Афиши кричали: «Королевские бриллианты», премьера оперы, лучшие голоса Европы… Великолепные эффекты оперной сцены, цветочный дождь, колокольный звон, галоп четырёх лошадей, движущаяся панорама, чудовищные цены на кресла в партере… Спешите, если вы хотите присутствовать на премьере, где будут Берлиоз, Лист, Тальберг, княгиня Полиньяк, графиня де Ноай, герцог Фуа-Мариньи и многие другие… Платите, платите, платите…
В этом городе либо платят, либо получают. Самое главное – не зазеваться, если вам, как выигрыш в лотерее, выпал хотя бы малейший успех. Помните, что мало взять штурмом крепость, надо ещё в ней закрепиться, а закрепившись, продолжать идти вперёд. Стоит вам промедлить лишние сутки, как другие воспользуются вашей удачей, и вы пропали.

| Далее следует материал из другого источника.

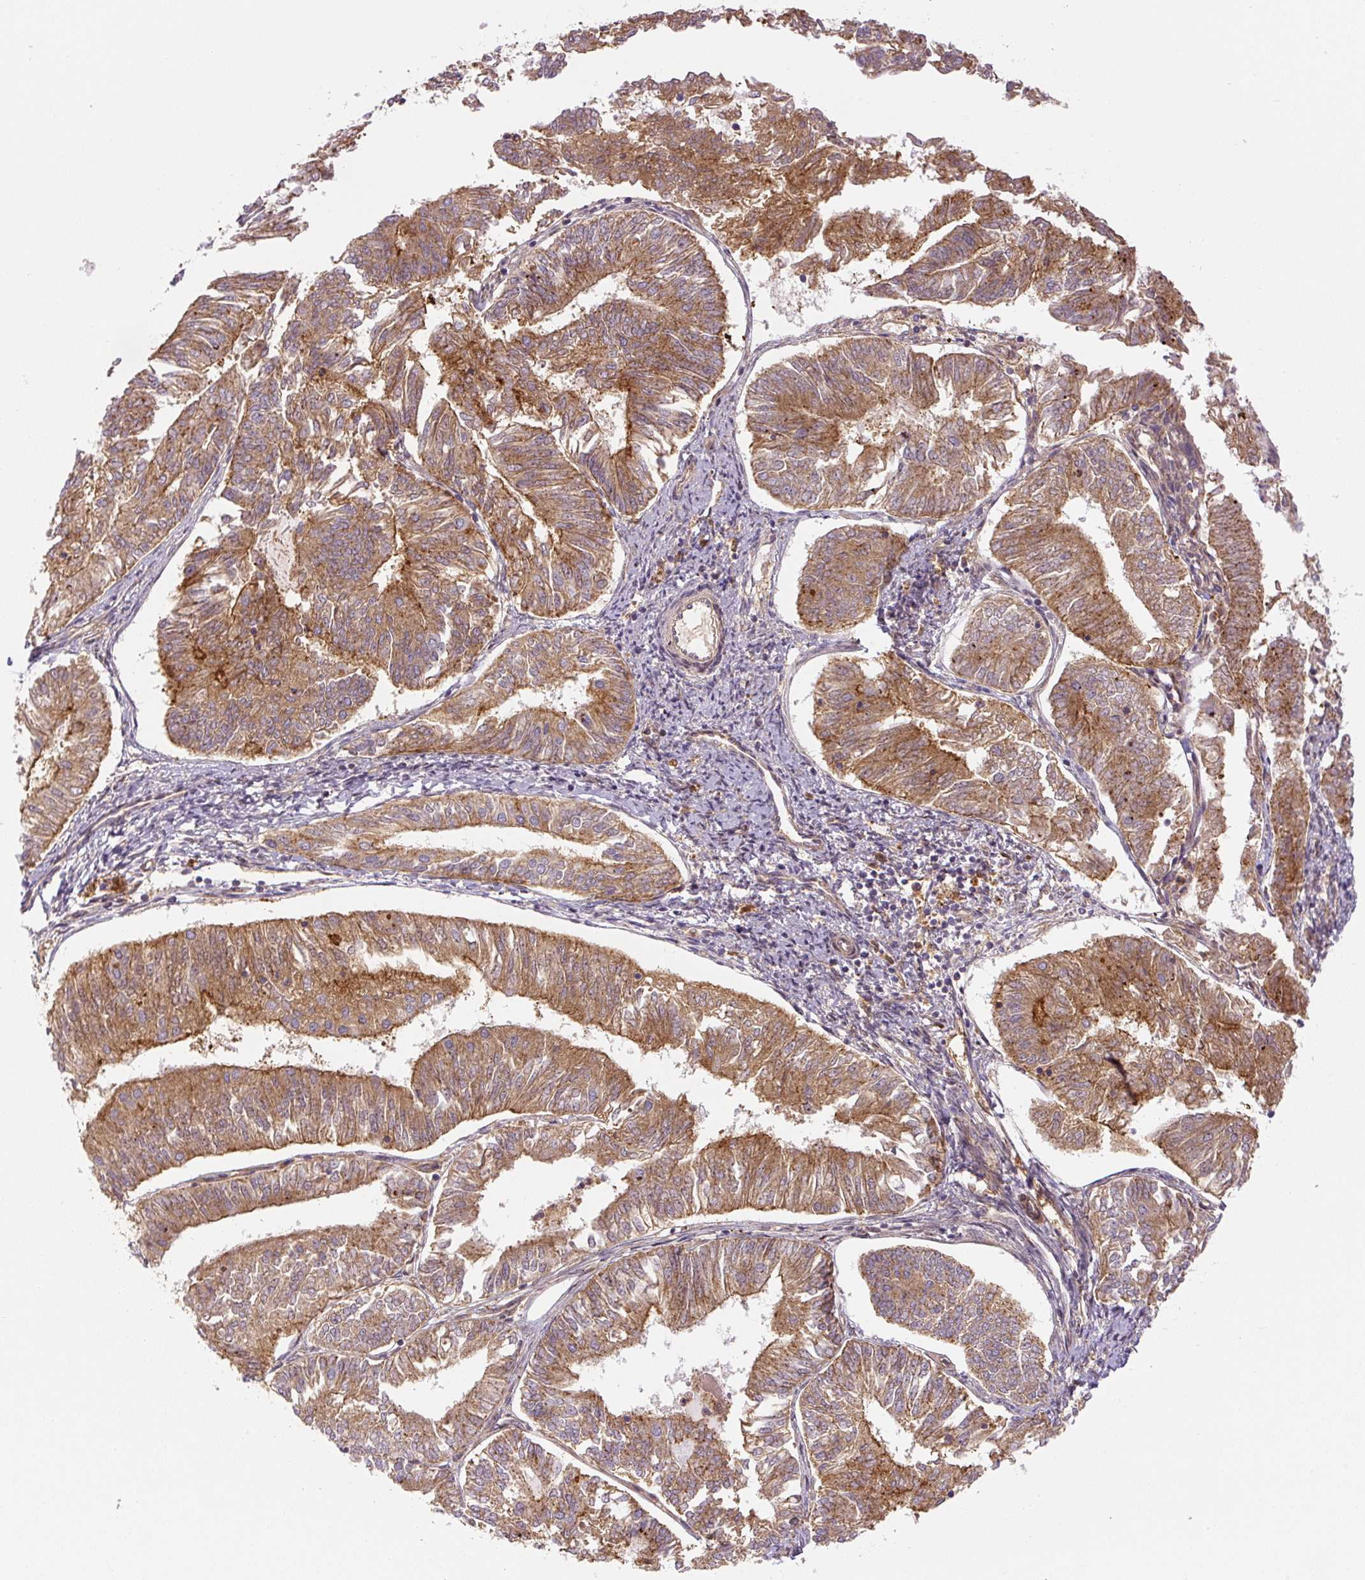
{"staining": {"intensity": "moderate", "quantity": ">75%", "location": "cytoplasmic/membranous"}, "tissue": "endometrial cancer", "cell_type": "Tumor cells", "image_type": "cancer", "snomed": [{"axis": "morphology", "description": "Adenocarcinoma, NOS"}, {"axis": "topography", "description": "Endometrium"}], "caption": "A brown stain highlights moderate cytoplasmic/membranous staining of a protein in endometrial adenocarcinoma tumor cells. The staining was performed using DAB (3,3'-diaminobenzidine), with brown indicating positive protein expression. Nuclei are stained blue with hematoxylin.", "gene": "ZSWIM7", "patient": {"sex": "female", "age": 58}}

Шопен? Позвольте, это модный польский музыкант, который упорно не желает ставить названия над своими произведениями? Послушайте, да это шик! Говорят, что баронесса Ротшильд платит ему по семьдесят франков за уроки? Меньше? А не больше?
Где-то там, в предместьях, часами стояли на перекрёстках фигуры в фуражках, с руками, скрещёнными на груди. У них не было ни денег, ни работы. Это те, кто строил баррикады в июле 1830 года, или их наследники. Где-то собирались тайные общества. Где-то изготовлялись бомбы.
Париж бурлил. Шум улиц, как волны прибоя, бил в окна и двери, сотрясал дома, не давал никому очнуться.
И всё-таки Шопен любил этот город. В нём можно было надеяться. Пусть эта надежда не больше, чем обольщение, но человек не может жить без надежды.
Иногда он чувствовал, как в нём пробуждается дух злой иронии, жажда славы, любование могуществом своего знаменитого имени. Утром он просыпался на высоко взбитых подушках, в уютно обставленной спальне на улице Тронше и прислушивался к тому, как стучит, шумит и бушует внизу давно проснувшийся город.
Шопен вовсе не чужой в Париже. Трудно будет рассказать о Франции 40-х годов без имён Делакруа, Жорж Санд и Шопена. Ему нужен этот город, который умеет и повелевать, и служить…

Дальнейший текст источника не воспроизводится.